The families who arrive at the Co-op during the deschooling phase are not ready for us. We are not what they need right now. What they need is time. Quiet, unscheduled, no-one-is-watching-you time. They need to be bored enough to remember what they actually like. They need to discover, slowly and in their own time, that they are still in there.
Come back when that’s happened. We’ll be here.
Freedom Heals
I have taught everything from PreK to university, in five different countries. I have sat in more classrooms than I can count, on multiple continents, watching children be managed, and seeing what that does to them, year after year.
When kids who have been through the deschooling phase come to the Co-op, something happens that I have watched over and over and never get tired of seeing. They arrive uncertain. A little stiff. Still waiting, somewhere in their nervous system, for someone to tell them they’re doing it wrong.
Slowly, they stop waiting.
They start digging, or building, or talking to a kid who is four years younger than them like that’s completely normal (it is), or inventing a game with rules so complex it takes twenty minutes to explain. They start laughing. They start advocating for themselves in our Rules Meetings in ways that make me want to cry, the good kind. They start becoming, in front of my eyes, exactly who they were before school got to them.
This is not magic. Freedom heals. Getting to have the specific, daily experience of being trusted is healing. It’s healing to wake up and know what you want to do actually matters. It’s healing to spend three hours on ten wild acres with other kids who are building something together, where no one is going to tell you to sit down, no one is going to grade you, and the only rules are the ones you made together with the consent of the other kids.
This is what happens when you stop managing a child and start trusting them.
The Families Who Are Ready
They’re not hard to spot.
They’ve already been unschooling for a while, or they came to it from the beginning and never looked back. They’ve read Peter Gray, or John Holt, or John Taylor Gatto, and they felt like someone had finally said out loud what they’d always known. They love being outside. They camp. They’ve been to Between the Rivers or Saskatoon Circle or another ancestral skills camp, and they’ve thought: what if childhood felt like this every week?
We’re a magnet for moms starving for community.
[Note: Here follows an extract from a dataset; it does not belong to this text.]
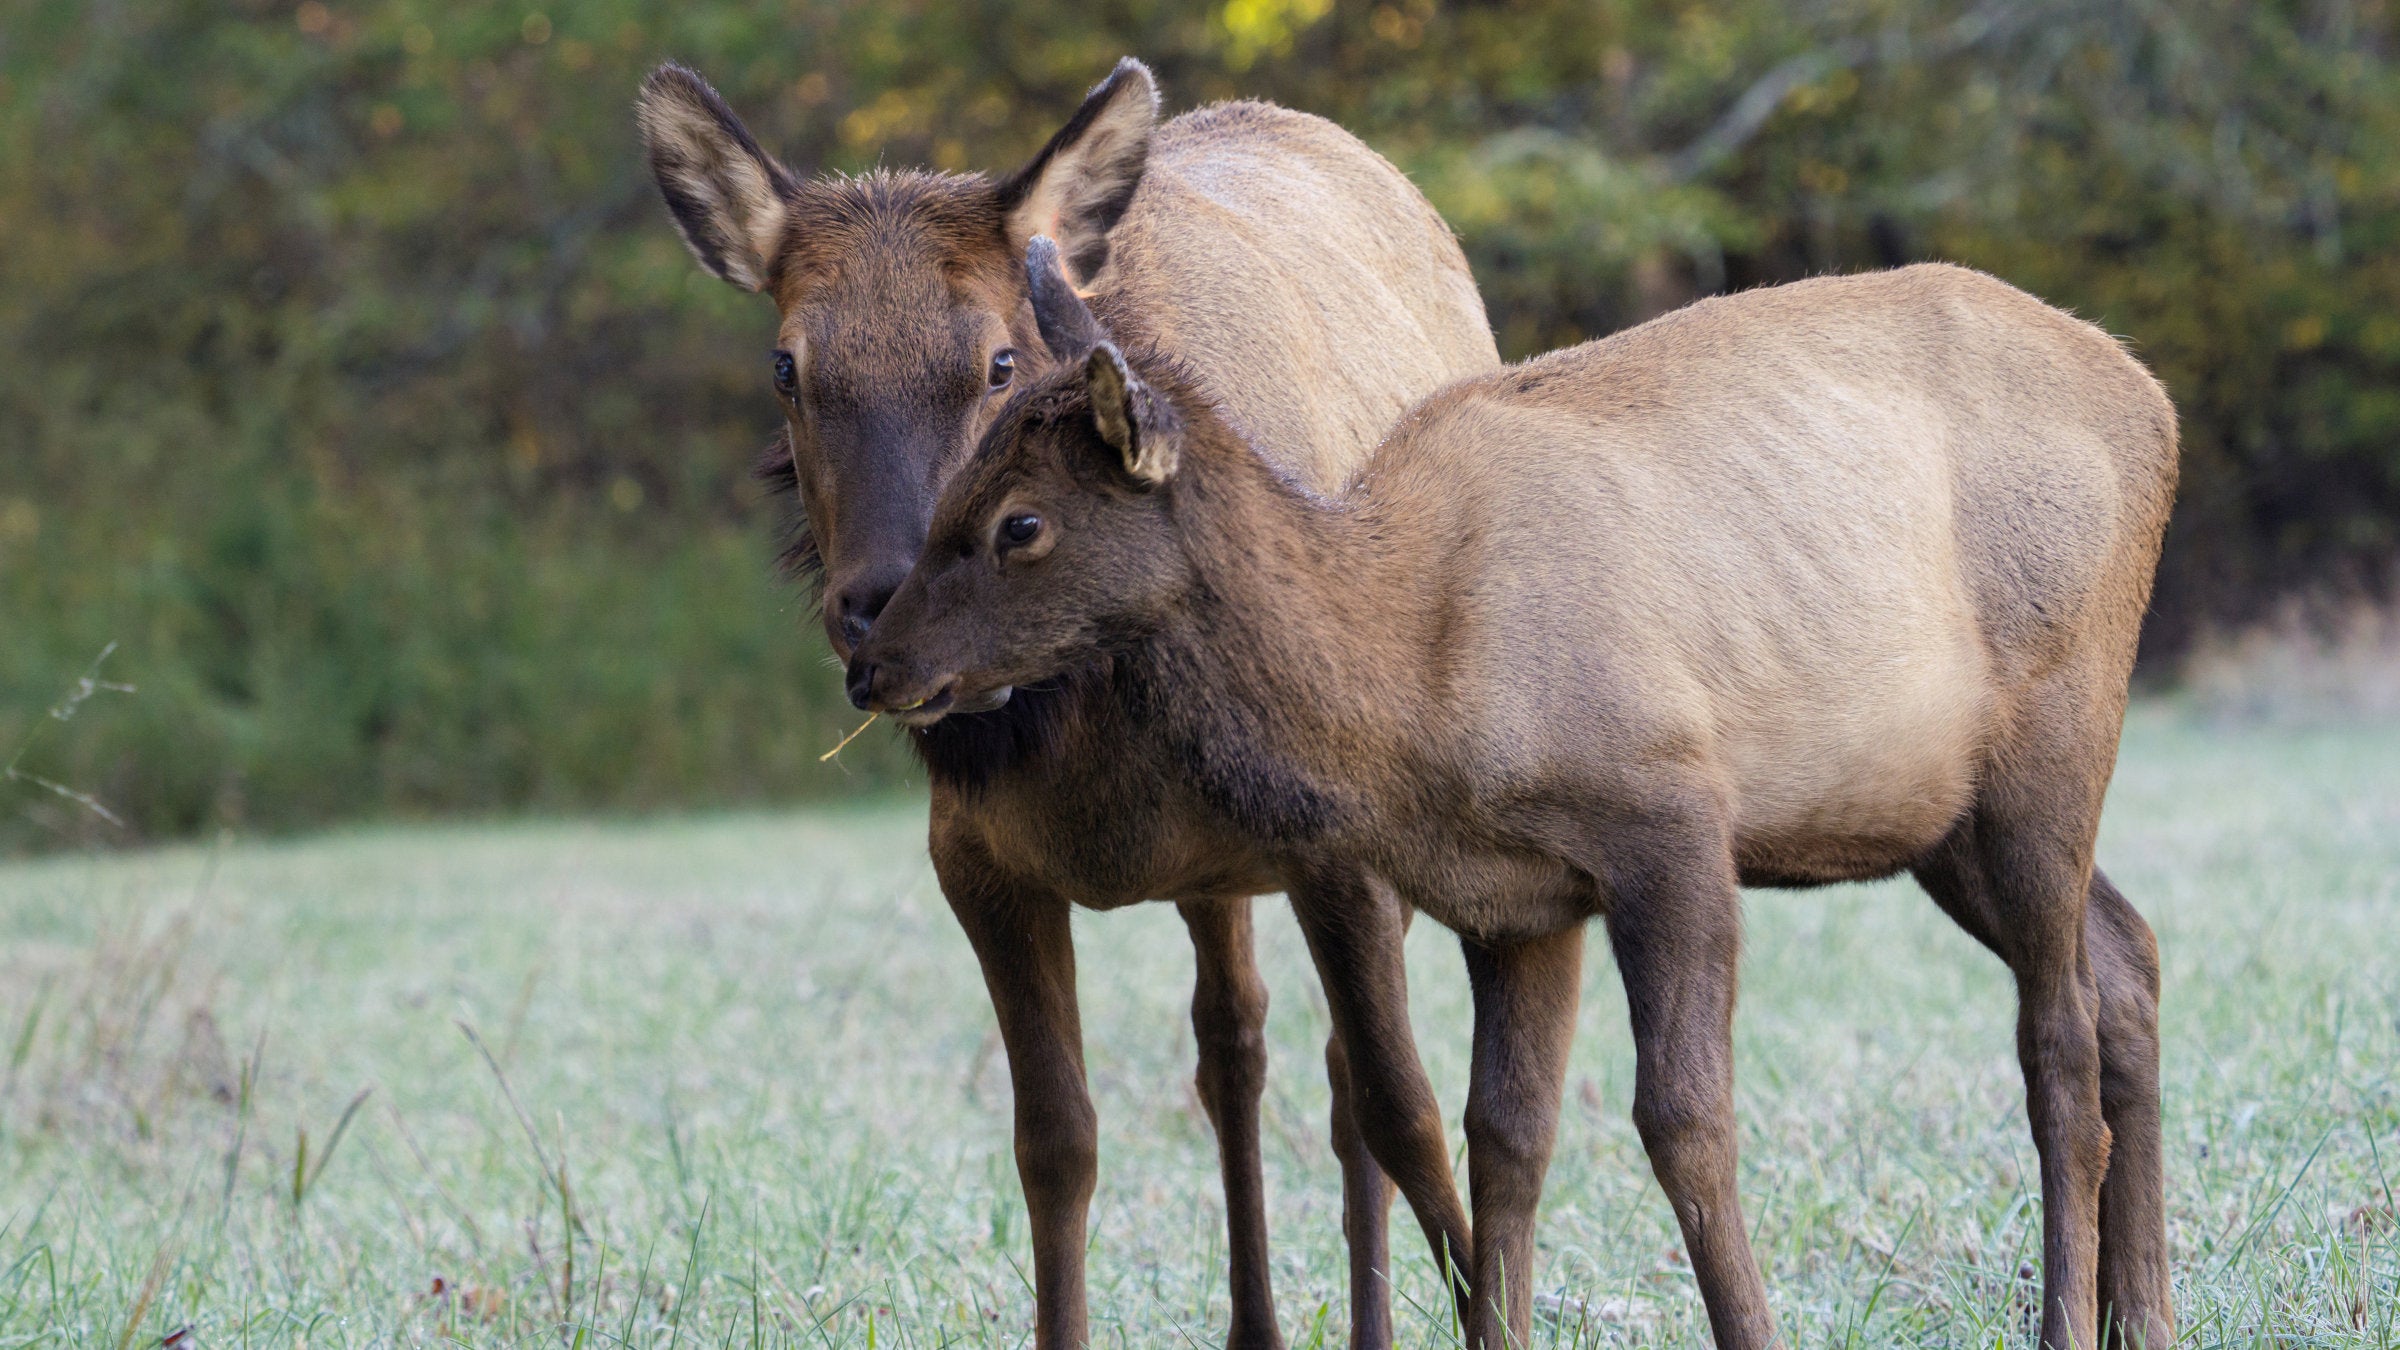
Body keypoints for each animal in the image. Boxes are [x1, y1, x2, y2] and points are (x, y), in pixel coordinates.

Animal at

We’re not just another park meetup where you see different faces every time and you have to be on alert because it’s a public park. We’re a real, recurring, rooted community where people know each other’s names and show up week after week and look out for each other’s kids, and for each other, too.
These families register the same day they visit. Sometimes during the visit. Their kids don’t want to leave.
So I Rebuilt the Website
I’ve been running the Spokane Learning Co-op since September 2024, and I’ve lost count of how many versions of our website we’ve been through. Each one has been an attempt to help the just-right families find us.
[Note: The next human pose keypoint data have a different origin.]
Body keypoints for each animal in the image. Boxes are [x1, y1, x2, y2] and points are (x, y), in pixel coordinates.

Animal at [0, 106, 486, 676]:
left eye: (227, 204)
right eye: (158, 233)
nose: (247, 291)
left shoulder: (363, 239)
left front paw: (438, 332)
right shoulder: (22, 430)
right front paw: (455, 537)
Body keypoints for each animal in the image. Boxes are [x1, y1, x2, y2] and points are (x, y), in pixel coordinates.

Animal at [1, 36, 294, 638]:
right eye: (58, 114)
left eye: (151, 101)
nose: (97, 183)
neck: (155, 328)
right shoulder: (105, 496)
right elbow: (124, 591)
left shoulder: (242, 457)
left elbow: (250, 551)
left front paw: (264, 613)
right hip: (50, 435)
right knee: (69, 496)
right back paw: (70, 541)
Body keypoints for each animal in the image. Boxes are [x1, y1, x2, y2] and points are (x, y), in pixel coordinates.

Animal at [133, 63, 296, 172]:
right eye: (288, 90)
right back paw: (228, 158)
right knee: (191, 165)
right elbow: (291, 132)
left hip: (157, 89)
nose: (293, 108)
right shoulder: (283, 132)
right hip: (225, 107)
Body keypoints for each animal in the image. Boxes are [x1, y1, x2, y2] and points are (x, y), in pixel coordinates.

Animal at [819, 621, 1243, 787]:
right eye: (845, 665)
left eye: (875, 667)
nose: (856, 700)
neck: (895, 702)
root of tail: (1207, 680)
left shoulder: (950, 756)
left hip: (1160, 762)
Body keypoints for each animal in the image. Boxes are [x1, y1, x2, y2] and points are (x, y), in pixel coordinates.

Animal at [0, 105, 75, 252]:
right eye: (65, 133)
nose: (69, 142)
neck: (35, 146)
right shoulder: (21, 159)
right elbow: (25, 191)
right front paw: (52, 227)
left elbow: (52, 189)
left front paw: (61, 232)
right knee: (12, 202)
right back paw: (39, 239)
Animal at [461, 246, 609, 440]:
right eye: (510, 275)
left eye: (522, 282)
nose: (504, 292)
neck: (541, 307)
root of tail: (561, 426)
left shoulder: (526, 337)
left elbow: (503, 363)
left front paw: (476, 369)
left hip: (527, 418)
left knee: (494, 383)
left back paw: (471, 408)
This time, I did something I’ve never seen another school or co-op do. I built a page called Who Thrives Here. It describes, honestly and specifically, the families who tend to fall in love with us the moment they arrive. It also describes the families who might not be ready yet, and why, and what to do instead.
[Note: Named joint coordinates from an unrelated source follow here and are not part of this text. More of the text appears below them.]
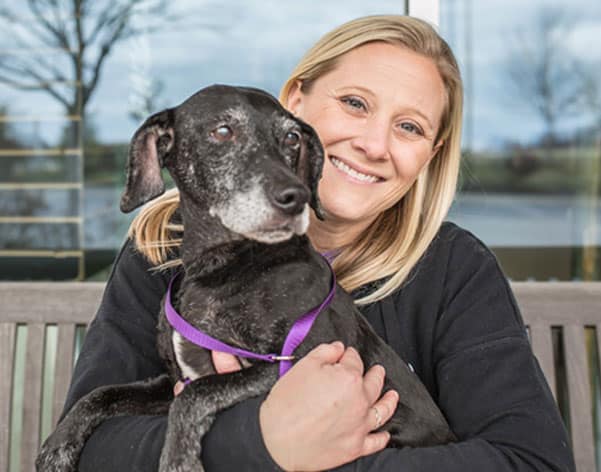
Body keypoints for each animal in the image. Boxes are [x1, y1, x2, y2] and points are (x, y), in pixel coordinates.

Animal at [35, 85, 452, 472]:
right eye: (223, 131)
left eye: (292, 137)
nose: (296, 196)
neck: (224, 267)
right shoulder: (172, 379)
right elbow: (102, 393)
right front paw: (57, 446)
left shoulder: (292, 366)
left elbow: (196, 394)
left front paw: (178, 461)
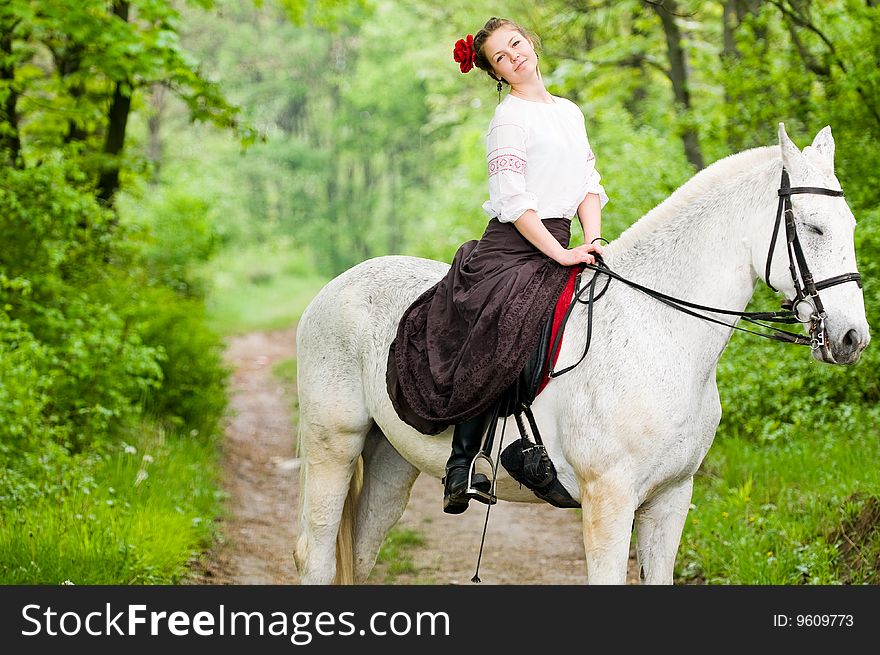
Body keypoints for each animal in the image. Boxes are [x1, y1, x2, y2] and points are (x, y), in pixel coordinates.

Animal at [294, 125, 868, 588]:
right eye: (814, 227)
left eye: (850, 225)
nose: (852, 338)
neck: (657, 328)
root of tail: (334, 288)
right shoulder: (608, 501)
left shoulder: (670, 500)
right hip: (334, 444)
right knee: (315, 555)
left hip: (392, 460)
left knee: (360, 554)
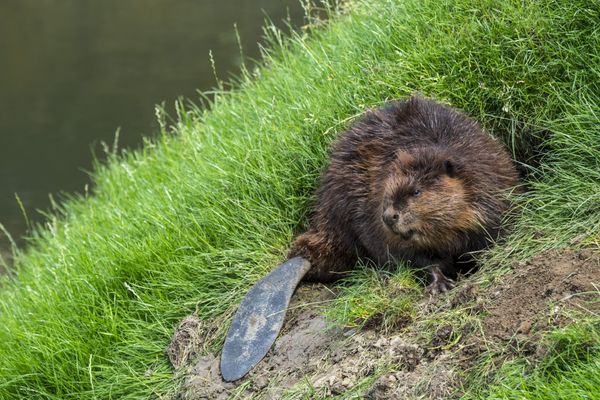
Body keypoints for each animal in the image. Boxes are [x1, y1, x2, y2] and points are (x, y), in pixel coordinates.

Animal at [288, 95, 516, 292]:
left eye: (416, 191)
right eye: (387, 193)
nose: (389, 216)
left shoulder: (491, 187)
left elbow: (489, 234)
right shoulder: (376, 221)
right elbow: (416, 258)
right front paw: (440, 284)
It mentions our camp toilet. Upfront. The families who love us most are the ones who don’t care about that.
If you’re in the Spokane area and you’ve been looking for this kind of community for you and your kids, come see us. Scheduling a visit is now as simple as filling out a short form.




What a great way to capture the families that will be a good fit. The dynamics you describe resonate with our co-op’s experience as well. (Bungalow Lane ALC in Fresno). Trying to accommodate a child/family that isn’t ready is a uniquely agonizing experience.